-------- PASSAGE FOR REVIEW --------
Almost three quarters of specialist breast cancer nurses in Wales are aged 50 or over so many could retire in the next decade, Macmillan Cancer Support reveals in new research of the cancer workforce published today.
Macmillan’s Wales cancer nursing workforce census shows 74 per cent of breast cancer nurses where age was reported are aged 50 or over.
The census also shows that the number of whole time equivalent posts for breast nursing have dropped by 14% since 2014 creating further challenges in the breast cancer workforce in Wales.
The Cancer Workforce in Wales census also shows vacancy rates among specialist cancer nurses appear to have increased since the previous census in 2014.
The rates have risen to 4.4 vacancies per 100 filled roles, taking them higher than the overall UK rate of 3.2 vacancies per 100 filled employee roles for health and social care roles.
Macmillan Wales today warns these high vacancy rates, combined with more than four in 10 of all specialist cancer nurses being aged 50 or over, mean the Welsh cancer nursing workforce is in danger of becoming unsustainable.
This is especially worrying against a backdrop of growing numbers of people living with cancer[vi]. More than 19,000 people being diagnosed in Wales every year.
Richard Pugh, Head of Services (Wales) for Macmillan Cancer Support, said:
“Our census highlights real areas of concern including varied numbers of speciality cancer nurses per new cancer diagnosis, high vacancy rates and the fact that four in 10 of our specialist cancer nurses are aged 50 or over and so many could retire in the next decade.
“However, it’s pleasing the number of specialist cancer nursing posts has increased by more than a third since 2014 as we know from the previous Wales Cancer Patient Experience Surveys that having a clinical nurse specialist has a significantly positive impact on patient experience.
-------- GIVEN ENTRIES --------
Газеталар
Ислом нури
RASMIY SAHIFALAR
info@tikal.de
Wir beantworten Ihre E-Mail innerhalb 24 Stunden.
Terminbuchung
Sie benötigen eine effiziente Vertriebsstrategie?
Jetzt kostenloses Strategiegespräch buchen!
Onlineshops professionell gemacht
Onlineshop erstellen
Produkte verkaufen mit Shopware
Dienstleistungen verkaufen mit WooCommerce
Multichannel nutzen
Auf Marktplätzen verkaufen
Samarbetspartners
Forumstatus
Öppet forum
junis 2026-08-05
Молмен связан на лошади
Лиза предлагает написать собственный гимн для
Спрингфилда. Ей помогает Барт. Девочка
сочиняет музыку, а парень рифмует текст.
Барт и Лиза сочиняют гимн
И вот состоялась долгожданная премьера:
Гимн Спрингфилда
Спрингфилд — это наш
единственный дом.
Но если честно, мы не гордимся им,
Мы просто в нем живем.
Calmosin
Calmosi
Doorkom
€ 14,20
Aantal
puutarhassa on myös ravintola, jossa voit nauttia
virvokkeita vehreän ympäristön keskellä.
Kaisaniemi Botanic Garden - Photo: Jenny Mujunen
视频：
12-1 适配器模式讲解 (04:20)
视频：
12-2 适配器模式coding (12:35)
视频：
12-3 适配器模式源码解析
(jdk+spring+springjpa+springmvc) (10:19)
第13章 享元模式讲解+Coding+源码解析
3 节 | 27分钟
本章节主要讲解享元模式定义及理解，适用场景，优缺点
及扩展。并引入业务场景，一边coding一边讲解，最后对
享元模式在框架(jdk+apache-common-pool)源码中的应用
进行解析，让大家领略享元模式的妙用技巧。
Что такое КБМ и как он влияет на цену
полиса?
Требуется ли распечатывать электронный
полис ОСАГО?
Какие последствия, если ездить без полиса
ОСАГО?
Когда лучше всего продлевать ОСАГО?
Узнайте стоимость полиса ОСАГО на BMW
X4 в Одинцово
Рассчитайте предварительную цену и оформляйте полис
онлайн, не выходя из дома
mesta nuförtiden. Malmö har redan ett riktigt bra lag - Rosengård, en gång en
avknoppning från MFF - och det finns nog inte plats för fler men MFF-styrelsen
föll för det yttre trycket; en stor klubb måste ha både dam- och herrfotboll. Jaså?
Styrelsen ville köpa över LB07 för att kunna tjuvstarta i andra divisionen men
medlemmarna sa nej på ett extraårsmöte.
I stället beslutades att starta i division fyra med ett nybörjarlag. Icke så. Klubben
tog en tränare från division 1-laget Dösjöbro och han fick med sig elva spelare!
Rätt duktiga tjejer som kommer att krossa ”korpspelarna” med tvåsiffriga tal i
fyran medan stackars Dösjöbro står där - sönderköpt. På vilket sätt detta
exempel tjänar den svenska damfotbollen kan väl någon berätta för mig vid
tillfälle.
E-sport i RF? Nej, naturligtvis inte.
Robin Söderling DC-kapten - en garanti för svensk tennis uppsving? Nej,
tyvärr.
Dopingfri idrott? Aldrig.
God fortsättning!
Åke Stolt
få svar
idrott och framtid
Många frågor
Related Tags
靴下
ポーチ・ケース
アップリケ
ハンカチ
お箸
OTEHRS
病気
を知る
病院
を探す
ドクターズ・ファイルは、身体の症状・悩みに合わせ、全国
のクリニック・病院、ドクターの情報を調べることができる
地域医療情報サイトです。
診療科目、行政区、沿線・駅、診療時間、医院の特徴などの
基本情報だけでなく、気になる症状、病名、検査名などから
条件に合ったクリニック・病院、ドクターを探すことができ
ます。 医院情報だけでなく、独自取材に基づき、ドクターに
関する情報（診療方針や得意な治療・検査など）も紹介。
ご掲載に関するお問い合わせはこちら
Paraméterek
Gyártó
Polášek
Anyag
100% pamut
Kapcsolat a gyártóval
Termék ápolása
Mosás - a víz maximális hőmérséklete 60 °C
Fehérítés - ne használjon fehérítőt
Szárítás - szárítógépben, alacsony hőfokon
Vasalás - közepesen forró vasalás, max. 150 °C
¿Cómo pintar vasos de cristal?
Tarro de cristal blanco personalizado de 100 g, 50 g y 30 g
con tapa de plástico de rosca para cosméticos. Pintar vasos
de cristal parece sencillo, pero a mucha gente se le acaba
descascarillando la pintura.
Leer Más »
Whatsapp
--------
-------- GIVEN ENTRIES --------
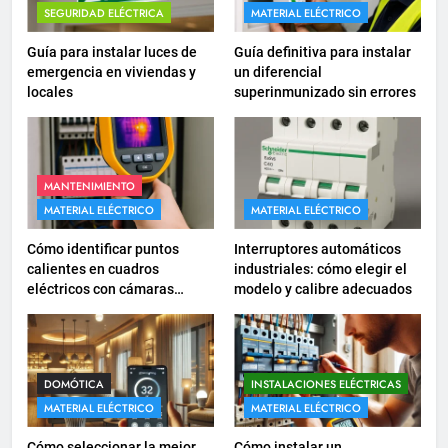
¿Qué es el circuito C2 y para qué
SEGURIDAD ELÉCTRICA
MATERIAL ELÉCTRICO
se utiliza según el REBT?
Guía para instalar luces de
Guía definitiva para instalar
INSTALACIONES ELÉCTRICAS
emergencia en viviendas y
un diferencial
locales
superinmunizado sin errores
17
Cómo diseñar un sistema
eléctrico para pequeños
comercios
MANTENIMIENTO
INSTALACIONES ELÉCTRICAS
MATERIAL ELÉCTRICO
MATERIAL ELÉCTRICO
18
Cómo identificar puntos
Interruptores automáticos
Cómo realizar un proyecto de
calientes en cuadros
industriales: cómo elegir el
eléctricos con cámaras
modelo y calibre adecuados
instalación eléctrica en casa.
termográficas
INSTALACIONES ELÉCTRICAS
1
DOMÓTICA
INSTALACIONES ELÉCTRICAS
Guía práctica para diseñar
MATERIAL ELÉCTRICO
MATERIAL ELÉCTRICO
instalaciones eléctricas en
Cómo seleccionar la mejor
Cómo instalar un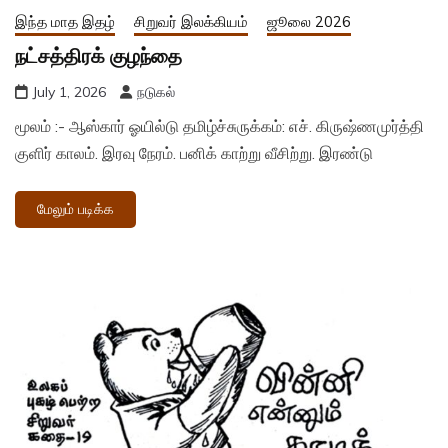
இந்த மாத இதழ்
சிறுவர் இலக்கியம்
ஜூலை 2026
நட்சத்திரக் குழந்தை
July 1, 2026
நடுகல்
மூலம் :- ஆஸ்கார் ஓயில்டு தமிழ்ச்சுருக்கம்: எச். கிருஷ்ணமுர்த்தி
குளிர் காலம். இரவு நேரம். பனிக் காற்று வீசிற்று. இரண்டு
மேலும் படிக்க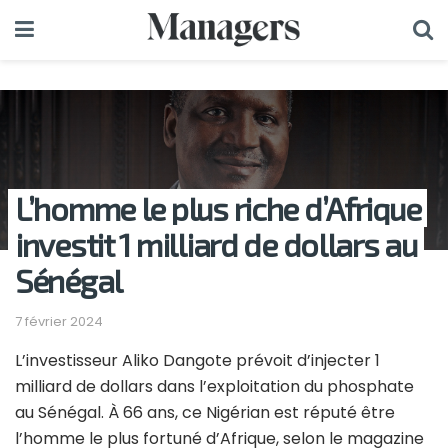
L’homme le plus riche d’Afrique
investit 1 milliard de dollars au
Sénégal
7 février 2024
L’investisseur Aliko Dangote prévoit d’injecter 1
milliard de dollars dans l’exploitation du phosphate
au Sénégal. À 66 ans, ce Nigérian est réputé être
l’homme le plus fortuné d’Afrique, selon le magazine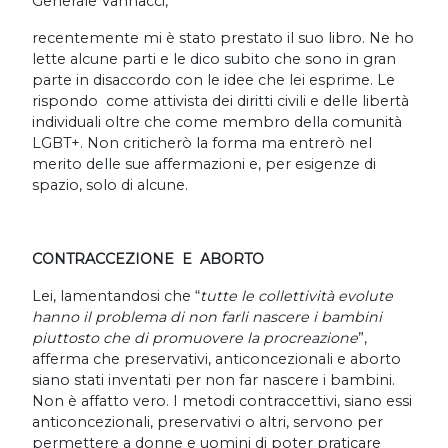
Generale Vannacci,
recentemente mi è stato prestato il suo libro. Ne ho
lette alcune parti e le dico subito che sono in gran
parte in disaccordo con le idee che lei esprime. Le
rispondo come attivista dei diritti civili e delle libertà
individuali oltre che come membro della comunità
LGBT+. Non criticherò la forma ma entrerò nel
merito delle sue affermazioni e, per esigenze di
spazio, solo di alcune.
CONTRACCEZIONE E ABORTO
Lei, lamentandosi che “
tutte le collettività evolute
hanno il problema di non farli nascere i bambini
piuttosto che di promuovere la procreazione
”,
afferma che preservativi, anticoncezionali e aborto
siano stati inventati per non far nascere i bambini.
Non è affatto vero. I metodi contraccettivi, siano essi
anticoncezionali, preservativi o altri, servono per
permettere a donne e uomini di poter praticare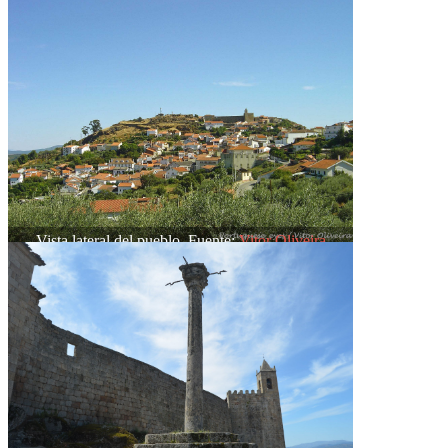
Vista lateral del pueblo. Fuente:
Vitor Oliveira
--------
▶ [PROMPT]
Continue the news release on the Wales cancer nursing workforce census from the point where it stops.

▶ [WRITTEN RESPONSE]
“We want the Welsh Government, health boards and Velindre, and the newly-formed Health Education and Improvement Wales, to analyse the census results to inform their plans and address the clear challenges it highlights urgently.
“That way we can ensure Wales has a skilled, sustainable cancer care workforce to support our growing number of people living with cancer and their often-complex needs.”
The census was completed by all lead cancer nurses working in Wales’s health boards and Velindre NHS Trust to describe the workforce on 9 October last year.
In addition to cancer nurse specialists it included a wider range of roles compared to the previous census covering cancer support workers, specialist chemotherapy nurses and specialist palliative care nurses working in cancer.
The 2017 census shows the number of specialist cancer nurse roles has increased by more than a third (36%) since the 2014 census.
It also shows that a younger workforce is emerging with the percentage of those aged 50 or over dropping by eleven per cent from 53 per cent in 2014 to 42 per cent in 2017. However, this percentage is still higher than the cancer nursing workforce in England.